Je l’écoutais, tout en essayant de l’encourager : je lui expliquais que Jésus l’aimait et qu’Il voyait en elle beaucoup de qualités, quoi qu’en disent les autres.

Je lui disais qu’un jour la douceur de sa nature et ses autres traits positifs prendraient le dessus ; et donc qu’elle ne devait pas laisser toutes ces choses négatives assombrir son horizon.

Je lui promettais également de prier pour elle, ce que je ne manquais pas de faire.

Puis une nuit, elle pria avec moi pour accueillir Jésus comme Sauveur.

À partir de ce jour-là, Kumiko commença à changer. Elle me confia plus tard qu’elle se mit à appeler Jésus à l’aide chaque fois qu’elle avait des problèmes, ou qu’elle n’avait pas le moral.

Nous nous sommes revues récemment : elle avait changé du tout au tout !

Elle était capable de rire de ses réactions puériles à des choses qui, auparavant, l’avaient affectée au plus haut point.

Elle me rapporta un incident qui me toucha profondément : un mois auparavant, au comble du désespoir, elle avait décidé d’en finir avec la vie. À minuit, elle avait pris sa voiture et conduit jusqu’à la mer, avec l’intention de se jeter du haut de la falaise.

Mais soudain, elle pensa à moi, et s’adressa en prière à Jésus.
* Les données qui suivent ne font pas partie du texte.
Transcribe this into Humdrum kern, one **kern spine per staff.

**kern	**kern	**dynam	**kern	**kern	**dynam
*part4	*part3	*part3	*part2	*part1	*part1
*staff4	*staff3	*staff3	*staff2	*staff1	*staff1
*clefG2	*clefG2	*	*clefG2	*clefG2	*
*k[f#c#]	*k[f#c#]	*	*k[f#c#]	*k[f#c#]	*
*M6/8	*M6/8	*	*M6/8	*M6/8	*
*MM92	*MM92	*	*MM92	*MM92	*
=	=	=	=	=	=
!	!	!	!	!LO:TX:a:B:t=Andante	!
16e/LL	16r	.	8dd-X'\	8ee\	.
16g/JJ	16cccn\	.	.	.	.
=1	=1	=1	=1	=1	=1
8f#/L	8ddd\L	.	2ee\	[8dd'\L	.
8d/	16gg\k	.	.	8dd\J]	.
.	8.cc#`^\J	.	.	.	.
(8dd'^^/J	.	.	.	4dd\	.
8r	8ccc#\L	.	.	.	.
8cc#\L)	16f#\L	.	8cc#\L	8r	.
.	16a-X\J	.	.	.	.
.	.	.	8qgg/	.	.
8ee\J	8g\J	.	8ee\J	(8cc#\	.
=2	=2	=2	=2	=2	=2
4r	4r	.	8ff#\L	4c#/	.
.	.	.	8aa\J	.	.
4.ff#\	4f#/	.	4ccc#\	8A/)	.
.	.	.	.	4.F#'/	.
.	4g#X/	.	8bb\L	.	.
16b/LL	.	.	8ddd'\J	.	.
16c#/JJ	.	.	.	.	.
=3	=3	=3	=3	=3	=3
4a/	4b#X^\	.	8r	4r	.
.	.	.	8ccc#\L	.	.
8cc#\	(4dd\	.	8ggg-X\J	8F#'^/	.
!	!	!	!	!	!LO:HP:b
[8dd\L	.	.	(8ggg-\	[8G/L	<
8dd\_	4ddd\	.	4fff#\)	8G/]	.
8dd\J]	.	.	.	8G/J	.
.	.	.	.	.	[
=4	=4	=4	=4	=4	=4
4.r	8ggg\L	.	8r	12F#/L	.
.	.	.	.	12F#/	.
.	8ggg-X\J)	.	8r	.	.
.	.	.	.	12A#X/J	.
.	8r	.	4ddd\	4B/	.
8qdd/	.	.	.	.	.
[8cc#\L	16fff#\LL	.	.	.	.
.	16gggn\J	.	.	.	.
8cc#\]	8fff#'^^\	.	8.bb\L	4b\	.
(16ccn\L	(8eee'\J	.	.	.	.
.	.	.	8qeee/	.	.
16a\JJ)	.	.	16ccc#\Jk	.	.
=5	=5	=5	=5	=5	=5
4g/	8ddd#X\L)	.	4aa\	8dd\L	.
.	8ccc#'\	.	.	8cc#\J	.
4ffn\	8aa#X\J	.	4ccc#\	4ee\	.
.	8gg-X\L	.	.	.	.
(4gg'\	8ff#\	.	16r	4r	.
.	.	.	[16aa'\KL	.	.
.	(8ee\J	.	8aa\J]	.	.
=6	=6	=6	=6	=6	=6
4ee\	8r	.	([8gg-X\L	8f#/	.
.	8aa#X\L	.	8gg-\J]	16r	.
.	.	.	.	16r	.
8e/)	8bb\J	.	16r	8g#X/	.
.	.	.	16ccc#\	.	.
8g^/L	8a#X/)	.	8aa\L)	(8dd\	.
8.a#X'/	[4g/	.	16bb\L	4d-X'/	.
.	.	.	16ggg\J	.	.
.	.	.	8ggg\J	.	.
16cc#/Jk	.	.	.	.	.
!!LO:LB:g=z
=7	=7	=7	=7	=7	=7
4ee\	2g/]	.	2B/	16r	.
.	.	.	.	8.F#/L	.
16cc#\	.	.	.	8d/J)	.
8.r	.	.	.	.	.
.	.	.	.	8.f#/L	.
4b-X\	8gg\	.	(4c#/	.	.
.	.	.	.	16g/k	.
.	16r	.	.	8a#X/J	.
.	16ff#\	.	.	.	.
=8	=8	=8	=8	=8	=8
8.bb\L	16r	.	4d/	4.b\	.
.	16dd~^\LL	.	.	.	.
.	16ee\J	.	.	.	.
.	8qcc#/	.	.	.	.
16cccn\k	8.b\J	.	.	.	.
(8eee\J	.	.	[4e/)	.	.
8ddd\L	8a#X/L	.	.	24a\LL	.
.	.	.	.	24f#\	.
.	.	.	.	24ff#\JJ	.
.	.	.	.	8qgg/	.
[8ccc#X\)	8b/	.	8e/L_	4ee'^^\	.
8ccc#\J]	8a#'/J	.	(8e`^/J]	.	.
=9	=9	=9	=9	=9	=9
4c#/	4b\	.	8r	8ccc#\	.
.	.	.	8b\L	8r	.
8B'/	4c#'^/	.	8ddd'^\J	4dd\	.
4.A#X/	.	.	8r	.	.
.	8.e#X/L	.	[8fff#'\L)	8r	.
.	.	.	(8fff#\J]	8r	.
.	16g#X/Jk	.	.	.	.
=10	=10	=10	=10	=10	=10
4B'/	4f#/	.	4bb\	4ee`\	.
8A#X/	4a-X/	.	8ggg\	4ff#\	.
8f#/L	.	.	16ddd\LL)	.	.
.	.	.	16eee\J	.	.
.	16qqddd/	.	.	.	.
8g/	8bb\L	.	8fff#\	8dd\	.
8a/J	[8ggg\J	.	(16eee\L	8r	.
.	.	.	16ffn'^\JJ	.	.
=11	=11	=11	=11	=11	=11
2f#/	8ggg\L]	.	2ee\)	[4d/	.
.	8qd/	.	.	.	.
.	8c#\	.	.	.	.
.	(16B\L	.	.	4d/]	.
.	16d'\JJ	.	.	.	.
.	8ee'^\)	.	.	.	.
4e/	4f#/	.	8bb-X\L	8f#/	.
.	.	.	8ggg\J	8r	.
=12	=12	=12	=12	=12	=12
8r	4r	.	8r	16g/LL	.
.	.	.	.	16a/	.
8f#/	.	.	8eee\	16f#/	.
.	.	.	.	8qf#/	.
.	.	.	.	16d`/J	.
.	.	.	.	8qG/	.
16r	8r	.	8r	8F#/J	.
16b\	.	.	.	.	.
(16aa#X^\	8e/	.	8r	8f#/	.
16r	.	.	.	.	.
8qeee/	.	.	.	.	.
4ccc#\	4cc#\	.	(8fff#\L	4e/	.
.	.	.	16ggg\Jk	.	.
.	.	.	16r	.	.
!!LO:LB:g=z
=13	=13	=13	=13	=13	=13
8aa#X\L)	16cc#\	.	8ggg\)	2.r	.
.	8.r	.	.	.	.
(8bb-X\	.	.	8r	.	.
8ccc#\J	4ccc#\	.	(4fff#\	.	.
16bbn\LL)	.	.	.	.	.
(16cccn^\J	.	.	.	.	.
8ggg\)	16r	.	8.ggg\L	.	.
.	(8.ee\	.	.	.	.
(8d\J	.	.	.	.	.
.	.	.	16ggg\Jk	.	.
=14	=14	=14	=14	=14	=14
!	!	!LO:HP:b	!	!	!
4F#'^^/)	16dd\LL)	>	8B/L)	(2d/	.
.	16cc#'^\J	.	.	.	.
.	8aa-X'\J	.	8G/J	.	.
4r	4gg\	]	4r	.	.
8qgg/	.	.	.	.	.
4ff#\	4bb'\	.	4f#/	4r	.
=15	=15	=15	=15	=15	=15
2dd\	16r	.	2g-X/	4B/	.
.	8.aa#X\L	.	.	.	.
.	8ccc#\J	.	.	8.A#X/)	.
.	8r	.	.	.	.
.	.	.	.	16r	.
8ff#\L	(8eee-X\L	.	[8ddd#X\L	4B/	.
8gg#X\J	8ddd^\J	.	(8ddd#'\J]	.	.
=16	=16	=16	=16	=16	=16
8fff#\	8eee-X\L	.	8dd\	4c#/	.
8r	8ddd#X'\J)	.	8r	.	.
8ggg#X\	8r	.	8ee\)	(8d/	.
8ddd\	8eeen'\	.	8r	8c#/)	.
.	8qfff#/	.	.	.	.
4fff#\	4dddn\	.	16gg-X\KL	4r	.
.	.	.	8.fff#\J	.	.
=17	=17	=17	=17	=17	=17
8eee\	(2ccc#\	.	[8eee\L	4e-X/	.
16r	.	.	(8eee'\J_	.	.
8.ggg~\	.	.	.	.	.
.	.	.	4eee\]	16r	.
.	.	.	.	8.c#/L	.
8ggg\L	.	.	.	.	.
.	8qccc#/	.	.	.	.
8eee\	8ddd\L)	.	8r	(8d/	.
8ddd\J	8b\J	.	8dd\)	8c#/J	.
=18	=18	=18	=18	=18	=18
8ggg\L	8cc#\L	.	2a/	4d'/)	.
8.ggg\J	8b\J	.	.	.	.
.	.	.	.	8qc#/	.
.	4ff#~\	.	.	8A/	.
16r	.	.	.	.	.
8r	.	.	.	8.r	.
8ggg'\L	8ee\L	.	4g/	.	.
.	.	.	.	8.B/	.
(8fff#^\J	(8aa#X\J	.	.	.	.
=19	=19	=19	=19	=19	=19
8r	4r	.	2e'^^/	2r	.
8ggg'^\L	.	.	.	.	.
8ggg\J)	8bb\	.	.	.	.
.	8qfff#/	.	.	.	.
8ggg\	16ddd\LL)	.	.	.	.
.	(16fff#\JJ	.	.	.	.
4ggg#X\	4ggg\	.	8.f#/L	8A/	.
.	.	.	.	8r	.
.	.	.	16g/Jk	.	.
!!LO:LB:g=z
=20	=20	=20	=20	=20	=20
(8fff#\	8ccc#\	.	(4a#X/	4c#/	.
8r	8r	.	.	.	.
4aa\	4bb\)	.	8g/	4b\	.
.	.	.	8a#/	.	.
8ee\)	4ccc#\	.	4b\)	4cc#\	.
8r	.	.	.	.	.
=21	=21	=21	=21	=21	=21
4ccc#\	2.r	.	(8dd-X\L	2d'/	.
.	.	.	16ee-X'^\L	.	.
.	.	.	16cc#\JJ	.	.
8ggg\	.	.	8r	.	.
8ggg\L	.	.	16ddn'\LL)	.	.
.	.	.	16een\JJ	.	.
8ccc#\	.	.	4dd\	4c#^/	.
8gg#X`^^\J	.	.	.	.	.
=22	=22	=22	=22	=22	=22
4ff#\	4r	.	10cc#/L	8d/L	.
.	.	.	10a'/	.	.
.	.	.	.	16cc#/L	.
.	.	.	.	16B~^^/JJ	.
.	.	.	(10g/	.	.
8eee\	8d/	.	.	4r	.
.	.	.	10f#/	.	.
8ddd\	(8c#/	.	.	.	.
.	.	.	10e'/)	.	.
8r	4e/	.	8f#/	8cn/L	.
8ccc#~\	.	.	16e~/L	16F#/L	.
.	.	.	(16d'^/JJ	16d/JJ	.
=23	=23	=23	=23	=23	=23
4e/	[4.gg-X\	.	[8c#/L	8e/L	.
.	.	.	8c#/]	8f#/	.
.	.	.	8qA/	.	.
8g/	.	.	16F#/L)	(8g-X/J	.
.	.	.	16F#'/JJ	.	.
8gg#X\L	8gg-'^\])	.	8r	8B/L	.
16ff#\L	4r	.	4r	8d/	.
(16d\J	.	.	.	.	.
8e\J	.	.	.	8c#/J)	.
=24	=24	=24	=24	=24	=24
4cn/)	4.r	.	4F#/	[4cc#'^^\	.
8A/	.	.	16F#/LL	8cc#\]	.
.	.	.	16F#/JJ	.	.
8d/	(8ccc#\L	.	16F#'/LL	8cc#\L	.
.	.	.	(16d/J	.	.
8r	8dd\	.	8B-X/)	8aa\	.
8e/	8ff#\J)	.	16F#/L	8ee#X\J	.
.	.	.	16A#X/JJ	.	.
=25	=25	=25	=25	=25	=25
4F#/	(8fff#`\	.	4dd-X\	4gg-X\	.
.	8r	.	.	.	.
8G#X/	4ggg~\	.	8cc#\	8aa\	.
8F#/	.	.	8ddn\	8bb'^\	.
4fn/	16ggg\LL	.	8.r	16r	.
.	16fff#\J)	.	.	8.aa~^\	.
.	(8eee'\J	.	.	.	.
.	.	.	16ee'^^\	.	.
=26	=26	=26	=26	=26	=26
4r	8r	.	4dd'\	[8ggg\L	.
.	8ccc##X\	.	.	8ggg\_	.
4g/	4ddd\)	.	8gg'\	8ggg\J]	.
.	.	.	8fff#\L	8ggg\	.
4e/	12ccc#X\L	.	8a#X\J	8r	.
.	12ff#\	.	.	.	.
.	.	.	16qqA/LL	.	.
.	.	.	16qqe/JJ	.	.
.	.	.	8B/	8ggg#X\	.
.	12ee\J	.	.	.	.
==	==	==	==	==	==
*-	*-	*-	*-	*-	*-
C’est alors qu’elle changea d’avis et rentra sagement à la maison.

J’étais si heureuse et soulagée d’entendre une chose pareille !

Cela n’avait pas toujours été facile pour moi d’écouter Kumiko me raconter ses problèmes, surtout quand j’étais très fatiguée ou que j’essayais de finir certains projets avant d’aller me coucher.

Au début, elle semblait stagner spirituellement, mais le Seigneur me répétait qu’elle n’avait personne d’autre que moi pour la soutenir.

À travers cette expérience, j’ai pris conscience, sans doute encore plus que Kumiko, de l’immense amour de Jésus.

Il m’a enseigné à avoir plus d’amour, de patience et de compassion à l’égard des autres, surtout ceux qui sont perdus, ceux qui recherchent l’amour vrai et les réponses à leurs questions.